Looking ahead DAC points to the unpredictable U.S. administration and the now certain Canadian election on the horizon.
For the aftermarket though, a consistent new car sales market is important. Vehicles in operation (VIO) are a key determinant in what is actually available to be fixed by aftermarket service facilities.
While not at the 2017 high watermark of a bit over 2 million, it is notable that staying above 1.6 million units per year (2024 was at 1.86 million) means that the overall car par might have grown, but it’s not a certainty
According to information posted by the Automotive Recyclers of Canada, about 1.6 million vehicles are scrapped each year in Canada. Certainly new car sales surpassed the level.
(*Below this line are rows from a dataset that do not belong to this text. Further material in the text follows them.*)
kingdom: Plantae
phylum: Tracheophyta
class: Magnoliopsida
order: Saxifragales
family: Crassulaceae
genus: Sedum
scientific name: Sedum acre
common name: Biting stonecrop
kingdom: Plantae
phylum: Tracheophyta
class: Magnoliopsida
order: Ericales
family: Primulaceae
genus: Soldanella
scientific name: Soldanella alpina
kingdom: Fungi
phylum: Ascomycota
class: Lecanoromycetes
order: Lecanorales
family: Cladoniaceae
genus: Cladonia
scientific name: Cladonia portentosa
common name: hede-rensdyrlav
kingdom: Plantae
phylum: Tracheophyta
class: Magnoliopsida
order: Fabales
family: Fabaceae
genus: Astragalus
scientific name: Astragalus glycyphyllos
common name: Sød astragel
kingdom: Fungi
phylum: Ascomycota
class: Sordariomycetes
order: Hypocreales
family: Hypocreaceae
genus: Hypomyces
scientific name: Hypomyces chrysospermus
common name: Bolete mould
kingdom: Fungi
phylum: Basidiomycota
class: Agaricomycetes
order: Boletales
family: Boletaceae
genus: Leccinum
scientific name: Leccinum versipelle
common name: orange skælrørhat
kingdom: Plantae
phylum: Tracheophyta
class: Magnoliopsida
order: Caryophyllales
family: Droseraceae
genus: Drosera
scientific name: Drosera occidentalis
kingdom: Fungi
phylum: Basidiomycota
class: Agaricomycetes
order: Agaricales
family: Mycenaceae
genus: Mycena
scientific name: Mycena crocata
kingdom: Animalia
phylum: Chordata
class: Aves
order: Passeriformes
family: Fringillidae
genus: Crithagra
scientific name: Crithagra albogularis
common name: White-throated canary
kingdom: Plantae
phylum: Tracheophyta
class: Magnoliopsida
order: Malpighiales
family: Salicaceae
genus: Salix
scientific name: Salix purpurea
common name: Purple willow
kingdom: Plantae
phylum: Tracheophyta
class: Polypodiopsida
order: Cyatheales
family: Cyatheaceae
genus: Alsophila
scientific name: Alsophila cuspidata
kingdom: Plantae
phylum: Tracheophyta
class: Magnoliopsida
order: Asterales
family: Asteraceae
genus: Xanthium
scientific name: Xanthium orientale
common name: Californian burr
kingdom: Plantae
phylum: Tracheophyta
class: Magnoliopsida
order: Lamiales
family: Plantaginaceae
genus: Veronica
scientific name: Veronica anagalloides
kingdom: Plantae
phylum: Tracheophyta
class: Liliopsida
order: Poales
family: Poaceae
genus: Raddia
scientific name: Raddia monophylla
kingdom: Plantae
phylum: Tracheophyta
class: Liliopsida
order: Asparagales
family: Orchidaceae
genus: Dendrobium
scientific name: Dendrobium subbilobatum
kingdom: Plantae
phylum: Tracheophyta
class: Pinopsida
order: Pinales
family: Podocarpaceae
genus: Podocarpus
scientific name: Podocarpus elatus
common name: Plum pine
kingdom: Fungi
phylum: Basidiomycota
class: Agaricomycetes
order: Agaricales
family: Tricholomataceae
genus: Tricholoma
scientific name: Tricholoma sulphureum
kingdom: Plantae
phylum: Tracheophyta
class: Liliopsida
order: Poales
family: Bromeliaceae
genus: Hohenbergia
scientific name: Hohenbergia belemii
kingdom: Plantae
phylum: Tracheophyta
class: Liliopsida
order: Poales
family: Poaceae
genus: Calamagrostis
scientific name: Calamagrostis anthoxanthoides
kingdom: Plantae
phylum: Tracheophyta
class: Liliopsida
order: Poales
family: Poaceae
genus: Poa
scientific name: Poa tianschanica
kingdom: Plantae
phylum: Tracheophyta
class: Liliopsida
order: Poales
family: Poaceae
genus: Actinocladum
And it’s possible scrappage rates are dropping, as evidenced by vehicle on the road again.
One factor that could have a negative effect on the vehicle population in Canada is cross-border commerce. This is not new, but is an often overlooked dynamic in the vehicle sales market.
In his presentation at the AIA Canada National Conference in April, 2024, Todd Campau, S&P Global Mobility’s Automotive Aftermarket Practice Lead, said that while the steady state of used vehicles crossing the border to the U.S. is less than 100,000 a quarter, this spiked at points during the pandemic, fueled by shortages of used vehicles in the U.S. and advantageous exchange rates.
“Prior to the pandemic, it was less than a hundred thousand a quarter, or about 300,000 a year. The pandemic shot that up; there’s a couple quarters that were almost 200,000 a quarter. That’s pretty significant. That’s about 1% of your fleet leaving per quarter and that’s why your VIO number was [actually down].”
With exchanges rates currently advantageous for U.S. buyers, it would not come as a surprise if the pull of that opportunity results in a dip in Canada’s vehicle population, despite that rising sales figures at the new car end of the spectrum.
It all points to a need to drive demand to aftermarket facilities, not just wait for it to happen.